PROMPT
Once the line containing "Estos aretes además" is found in the entries below, reproduce it and every line after it, stopping at and including the line containing "pеriоdu 2005–2016. prеко"; reproduce nothing else, and keep each line exact.
§
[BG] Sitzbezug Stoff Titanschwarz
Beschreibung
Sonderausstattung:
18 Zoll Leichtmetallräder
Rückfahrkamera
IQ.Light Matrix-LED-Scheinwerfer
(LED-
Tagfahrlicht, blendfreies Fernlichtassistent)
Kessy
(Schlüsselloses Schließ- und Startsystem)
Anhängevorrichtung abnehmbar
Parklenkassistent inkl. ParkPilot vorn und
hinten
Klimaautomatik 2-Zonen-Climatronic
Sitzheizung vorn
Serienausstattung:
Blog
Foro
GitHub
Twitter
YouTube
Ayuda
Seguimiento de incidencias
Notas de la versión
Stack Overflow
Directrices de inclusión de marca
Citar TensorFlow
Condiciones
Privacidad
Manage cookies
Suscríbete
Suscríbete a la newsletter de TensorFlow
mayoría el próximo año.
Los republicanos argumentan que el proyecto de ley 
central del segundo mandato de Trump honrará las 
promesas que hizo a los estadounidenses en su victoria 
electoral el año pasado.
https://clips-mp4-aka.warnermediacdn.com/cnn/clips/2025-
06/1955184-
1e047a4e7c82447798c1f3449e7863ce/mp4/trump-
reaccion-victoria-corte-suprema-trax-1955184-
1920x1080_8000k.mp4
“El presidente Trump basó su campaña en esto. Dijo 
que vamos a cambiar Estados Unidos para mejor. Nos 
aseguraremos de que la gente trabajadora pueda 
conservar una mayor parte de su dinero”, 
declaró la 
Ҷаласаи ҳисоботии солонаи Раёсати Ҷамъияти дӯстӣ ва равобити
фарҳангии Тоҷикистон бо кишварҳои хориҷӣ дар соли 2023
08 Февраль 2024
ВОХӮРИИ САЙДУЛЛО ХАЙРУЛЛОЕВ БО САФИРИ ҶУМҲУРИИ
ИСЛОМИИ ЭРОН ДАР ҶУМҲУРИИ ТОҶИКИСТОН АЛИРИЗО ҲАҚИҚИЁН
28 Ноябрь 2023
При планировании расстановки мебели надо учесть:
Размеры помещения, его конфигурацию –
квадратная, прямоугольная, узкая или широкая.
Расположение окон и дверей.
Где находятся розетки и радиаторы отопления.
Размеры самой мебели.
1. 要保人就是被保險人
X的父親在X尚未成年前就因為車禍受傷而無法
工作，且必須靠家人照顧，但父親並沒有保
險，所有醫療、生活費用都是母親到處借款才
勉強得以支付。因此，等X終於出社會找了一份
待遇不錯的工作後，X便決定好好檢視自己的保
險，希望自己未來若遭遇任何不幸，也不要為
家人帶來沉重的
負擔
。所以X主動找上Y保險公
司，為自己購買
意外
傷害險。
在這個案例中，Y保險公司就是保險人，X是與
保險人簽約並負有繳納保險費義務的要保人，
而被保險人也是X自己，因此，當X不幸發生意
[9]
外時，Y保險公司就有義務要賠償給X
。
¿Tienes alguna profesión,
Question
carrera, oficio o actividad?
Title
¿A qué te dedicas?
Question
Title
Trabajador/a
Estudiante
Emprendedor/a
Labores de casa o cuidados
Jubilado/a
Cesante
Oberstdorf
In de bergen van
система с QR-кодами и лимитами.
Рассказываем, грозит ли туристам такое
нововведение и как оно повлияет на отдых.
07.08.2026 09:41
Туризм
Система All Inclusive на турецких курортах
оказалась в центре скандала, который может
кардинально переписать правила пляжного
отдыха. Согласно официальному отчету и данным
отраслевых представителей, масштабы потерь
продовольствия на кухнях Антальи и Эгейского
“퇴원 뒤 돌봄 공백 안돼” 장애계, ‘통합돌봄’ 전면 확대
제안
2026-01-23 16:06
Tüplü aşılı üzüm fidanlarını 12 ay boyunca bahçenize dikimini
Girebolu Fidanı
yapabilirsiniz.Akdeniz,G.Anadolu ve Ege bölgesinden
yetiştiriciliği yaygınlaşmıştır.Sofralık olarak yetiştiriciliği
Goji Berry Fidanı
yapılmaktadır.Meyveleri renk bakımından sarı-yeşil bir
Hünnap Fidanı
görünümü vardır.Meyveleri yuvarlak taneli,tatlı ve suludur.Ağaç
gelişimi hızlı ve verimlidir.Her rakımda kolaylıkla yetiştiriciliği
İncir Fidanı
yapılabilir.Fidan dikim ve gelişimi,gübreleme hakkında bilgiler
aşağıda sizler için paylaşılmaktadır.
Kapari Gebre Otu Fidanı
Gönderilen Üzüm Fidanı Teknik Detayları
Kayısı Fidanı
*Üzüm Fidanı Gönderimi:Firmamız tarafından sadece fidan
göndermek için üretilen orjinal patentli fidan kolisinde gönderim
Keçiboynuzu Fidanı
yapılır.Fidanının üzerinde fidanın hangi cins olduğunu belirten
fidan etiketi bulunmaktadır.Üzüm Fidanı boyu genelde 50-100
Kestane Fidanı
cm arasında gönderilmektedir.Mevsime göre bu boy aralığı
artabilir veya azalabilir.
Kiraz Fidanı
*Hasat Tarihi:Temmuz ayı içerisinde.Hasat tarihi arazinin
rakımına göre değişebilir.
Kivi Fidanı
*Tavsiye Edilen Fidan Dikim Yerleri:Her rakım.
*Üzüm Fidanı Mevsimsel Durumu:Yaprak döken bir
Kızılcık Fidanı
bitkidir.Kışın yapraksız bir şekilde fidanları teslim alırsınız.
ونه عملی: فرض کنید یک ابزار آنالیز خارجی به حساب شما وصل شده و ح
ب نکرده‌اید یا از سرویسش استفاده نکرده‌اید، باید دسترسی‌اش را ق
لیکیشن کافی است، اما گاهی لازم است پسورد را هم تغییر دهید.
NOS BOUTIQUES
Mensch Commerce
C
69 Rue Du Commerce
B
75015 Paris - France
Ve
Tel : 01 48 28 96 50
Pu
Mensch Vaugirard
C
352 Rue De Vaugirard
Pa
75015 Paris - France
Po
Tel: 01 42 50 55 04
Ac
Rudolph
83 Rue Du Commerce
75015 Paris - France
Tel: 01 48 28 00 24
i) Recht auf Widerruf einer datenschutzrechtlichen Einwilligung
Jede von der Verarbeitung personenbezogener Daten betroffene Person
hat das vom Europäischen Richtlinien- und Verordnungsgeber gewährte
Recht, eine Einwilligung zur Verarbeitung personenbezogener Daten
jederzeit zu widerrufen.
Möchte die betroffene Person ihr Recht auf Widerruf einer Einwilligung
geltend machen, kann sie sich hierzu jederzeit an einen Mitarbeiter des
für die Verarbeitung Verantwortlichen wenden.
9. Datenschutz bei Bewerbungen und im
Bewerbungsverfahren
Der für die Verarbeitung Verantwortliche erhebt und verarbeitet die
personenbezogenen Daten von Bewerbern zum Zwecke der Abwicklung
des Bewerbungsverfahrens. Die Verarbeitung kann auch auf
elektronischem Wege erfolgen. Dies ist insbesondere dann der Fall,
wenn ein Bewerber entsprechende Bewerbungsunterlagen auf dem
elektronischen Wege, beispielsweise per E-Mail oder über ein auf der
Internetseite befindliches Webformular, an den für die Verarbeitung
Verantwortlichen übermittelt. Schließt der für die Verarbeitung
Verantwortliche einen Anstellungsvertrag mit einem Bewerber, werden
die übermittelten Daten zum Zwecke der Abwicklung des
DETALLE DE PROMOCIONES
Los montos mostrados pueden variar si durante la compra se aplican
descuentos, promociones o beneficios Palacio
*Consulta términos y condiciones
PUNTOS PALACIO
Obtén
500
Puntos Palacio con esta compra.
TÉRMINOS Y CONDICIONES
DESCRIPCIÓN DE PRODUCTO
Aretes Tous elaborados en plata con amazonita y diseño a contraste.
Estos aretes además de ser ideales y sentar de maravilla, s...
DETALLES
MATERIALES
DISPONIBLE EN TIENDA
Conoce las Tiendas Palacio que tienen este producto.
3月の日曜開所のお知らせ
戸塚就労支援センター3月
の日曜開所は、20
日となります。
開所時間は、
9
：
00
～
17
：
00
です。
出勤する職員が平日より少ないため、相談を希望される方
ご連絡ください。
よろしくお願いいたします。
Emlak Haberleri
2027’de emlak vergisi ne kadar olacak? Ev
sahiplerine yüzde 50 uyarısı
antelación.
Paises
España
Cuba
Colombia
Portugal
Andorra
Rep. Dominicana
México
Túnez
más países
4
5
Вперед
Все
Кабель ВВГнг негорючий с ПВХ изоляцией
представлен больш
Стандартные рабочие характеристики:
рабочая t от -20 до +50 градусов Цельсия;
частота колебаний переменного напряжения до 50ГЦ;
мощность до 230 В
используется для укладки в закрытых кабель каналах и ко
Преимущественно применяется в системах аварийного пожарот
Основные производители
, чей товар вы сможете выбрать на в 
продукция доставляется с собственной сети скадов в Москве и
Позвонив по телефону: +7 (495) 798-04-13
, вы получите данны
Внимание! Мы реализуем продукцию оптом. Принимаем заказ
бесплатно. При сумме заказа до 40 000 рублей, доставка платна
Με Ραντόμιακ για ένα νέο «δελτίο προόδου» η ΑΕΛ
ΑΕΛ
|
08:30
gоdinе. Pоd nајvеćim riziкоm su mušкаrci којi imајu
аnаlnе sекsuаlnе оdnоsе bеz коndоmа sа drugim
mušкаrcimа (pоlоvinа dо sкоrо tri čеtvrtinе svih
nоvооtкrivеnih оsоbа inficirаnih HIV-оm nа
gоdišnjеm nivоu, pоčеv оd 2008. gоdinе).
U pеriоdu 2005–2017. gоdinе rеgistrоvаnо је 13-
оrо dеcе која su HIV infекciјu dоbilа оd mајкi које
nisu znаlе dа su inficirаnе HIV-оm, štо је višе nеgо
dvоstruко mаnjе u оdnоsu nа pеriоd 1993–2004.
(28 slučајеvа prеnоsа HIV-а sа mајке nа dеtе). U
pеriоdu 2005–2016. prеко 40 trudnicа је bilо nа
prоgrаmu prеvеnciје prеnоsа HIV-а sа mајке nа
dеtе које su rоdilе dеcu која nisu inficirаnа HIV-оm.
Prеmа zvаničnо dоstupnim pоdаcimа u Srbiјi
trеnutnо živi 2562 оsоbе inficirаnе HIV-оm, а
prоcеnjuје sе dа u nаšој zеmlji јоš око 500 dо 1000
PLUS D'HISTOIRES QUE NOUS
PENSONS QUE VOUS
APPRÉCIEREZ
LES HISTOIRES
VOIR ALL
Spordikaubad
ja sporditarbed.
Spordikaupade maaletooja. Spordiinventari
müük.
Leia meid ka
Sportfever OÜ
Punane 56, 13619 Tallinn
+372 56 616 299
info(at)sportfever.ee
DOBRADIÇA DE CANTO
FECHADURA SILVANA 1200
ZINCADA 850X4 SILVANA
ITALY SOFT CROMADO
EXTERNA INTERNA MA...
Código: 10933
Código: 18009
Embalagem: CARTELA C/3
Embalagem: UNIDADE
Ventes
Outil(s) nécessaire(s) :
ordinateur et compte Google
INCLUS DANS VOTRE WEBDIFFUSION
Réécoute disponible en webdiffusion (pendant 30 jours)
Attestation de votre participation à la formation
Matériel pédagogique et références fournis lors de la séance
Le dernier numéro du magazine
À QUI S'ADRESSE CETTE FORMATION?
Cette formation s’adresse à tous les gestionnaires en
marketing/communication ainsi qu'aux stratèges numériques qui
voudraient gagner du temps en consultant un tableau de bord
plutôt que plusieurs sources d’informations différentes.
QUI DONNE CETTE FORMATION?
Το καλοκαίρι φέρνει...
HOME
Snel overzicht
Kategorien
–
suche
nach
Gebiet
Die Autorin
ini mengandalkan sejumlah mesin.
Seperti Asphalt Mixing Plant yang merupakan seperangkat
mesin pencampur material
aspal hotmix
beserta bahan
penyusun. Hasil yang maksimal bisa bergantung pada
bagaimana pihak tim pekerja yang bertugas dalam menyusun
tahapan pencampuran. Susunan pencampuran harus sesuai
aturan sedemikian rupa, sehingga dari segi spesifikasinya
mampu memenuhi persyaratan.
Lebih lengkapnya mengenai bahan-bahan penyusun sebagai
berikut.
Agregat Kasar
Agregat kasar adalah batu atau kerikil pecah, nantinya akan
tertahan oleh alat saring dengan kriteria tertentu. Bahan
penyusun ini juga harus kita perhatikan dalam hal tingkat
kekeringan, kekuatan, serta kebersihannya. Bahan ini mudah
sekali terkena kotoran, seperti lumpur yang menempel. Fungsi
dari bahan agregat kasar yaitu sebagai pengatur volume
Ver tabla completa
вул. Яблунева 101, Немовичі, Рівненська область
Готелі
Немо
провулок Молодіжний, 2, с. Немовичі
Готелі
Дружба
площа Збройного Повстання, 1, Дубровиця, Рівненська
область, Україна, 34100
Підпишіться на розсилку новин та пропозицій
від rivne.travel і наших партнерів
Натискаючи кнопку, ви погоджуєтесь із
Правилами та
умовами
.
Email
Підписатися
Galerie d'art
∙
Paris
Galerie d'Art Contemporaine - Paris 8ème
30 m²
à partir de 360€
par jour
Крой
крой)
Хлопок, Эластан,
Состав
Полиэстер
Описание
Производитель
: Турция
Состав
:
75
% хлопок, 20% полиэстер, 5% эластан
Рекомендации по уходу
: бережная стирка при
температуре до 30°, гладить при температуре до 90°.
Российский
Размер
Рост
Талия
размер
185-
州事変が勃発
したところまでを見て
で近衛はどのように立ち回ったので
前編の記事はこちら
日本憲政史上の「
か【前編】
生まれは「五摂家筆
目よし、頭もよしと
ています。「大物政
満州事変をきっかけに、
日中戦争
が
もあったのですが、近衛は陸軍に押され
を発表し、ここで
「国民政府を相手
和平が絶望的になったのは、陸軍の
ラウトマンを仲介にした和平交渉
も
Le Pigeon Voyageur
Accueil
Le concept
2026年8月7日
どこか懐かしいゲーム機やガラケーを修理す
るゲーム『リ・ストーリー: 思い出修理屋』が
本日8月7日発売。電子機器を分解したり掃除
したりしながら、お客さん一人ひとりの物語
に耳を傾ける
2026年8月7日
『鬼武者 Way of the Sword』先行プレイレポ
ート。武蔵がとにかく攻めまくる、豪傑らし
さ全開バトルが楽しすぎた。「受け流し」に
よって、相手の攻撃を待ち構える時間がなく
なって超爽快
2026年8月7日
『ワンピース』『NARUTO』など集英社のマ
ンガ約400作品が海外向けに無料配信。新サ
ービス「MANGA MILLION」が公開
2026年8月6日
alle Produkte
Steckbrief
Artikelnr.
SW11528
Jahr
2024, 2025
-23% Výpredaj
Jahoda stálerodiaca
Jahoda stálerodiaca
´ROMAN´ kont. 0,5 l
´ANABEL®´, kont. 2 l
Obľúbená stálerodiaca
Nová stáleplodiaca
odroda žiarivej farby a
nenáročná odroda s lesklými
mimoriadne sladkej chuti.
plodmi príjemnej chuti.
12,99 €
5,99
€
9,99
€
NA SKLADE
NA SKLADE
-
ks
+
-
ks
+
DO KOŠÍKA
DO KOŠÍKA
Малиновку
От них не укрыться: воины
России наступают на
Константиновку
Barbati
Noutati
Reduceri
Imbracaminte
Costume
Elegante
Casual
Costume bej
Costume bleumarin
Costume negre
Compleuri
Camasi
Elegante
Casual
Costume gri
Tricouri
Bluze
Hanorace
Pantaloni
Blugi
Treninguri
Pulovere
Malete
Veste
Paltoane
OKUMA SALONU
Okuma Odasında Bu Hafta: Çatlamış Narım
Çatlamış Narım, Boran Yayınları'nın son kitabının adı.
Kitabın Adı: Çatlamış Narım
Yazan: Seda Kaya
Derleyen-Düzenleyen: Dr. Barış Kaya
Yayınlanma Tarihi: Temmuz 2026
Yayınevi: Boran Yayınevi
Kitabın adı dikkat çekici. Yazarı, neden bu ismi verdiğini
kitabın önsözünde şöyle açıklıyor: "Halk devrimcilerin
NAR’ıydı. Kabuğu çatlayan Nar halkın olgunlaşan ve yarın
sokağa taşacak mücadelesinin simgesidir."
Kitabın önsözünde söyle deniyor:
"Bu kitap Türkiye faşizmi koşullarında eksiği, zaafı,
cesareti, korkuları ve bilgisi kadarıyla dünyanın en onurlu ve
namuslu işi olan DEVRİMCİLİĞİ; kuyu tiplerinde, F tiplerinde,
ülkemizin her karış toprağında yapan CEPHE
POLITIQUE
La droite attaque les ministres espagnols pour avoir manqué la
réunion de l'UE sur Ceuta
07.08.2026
§
ANSWER TO THIS TASK
Estos aretes además de ser ideales y sentar de maravilla, s...
DETALLES
MATERIALES
DISPONIBLE EN TIENDA
Conoce las Tiendas Palacio que tienen este producto.
3月の日曜開所のお知らせ
戸塚就労支援センター3月
の日曜開所は、20
日となります。
開所時間は、
9
：
00
～
17
：
00
です。
出勤する職員が平日より少ないため、相談を希望される方
ご連絡ください。
よろしくお願いいたします。
Emlak Haberleri
2027’de emlak vergisi ne kadar olacak? Ev
sahiplerine yüzde 50 uyarısı
antelación.
Paises
España
Cuba
Colombia
Portugal
Andorra
Rep. Dominicana
México
Túnez
más países
4
5
Вперед
Все
Кабель ВВГнг негорючий с ПВХ изоляцией
представлен больш
Стандартные рабочие характеристики:
рабочая t от -20 до +50 градусов Цельсия;
частота колебаний переменного напряжения до 50ГЦ;
мощность до 230 В
используется для укладки в закрытых кабель каналах и ко
Преимущественно применяется в системах аварийного пожарот
Основные производители
, чей товар вы сможете выбрать на в 
продукция доставляется с собственной сети скадов в Москве и
Позвонив по телефону: +7 (495) 798-04-13
, вы получите данны
Внимание! Мы реализуем продукцию оптом. Принимаем заказ
бесплатно. При сумме заказа до 40 000 рублей, доставка платна
Με Ραντόμιακ για ένα νέο «δελτίο προόδου» η ΑΕΛ
ΑΕΛ
|
08:30
gоdinе. Pоd nајvеćim riziкоm su mušкаrci којi imајu
аnаlnе sекsuаlnе оdnоsе bеz коndоmа sа drugim
mušкаrcimа (pоlоvinа dо sкоrо tri čеtvrtinе svih
nоvооtкrivеnih оsоbа inficirаnih HIV-оm nа
gоdišnjеm nivоu, pоčеv оd 2008. gоdinе).
U pеriоdu 2005–2017. gоdinе rеgistrоvаnо је 13-
оrо dеcе која su HIV infекciјu dоbilа оd mајкi које
nisu znаlе dа su inficirаnе HIV-оm, štо је višе nеgо
dvоstruко mаnjе u оdnоsu nа pеriоd 1993–2004.
(28 slučајеvа prеnоsа HIV-а sа mајке nа dеtе). U
pеriоdu 2005–2016. prеко 40 trudnicа је bilо nа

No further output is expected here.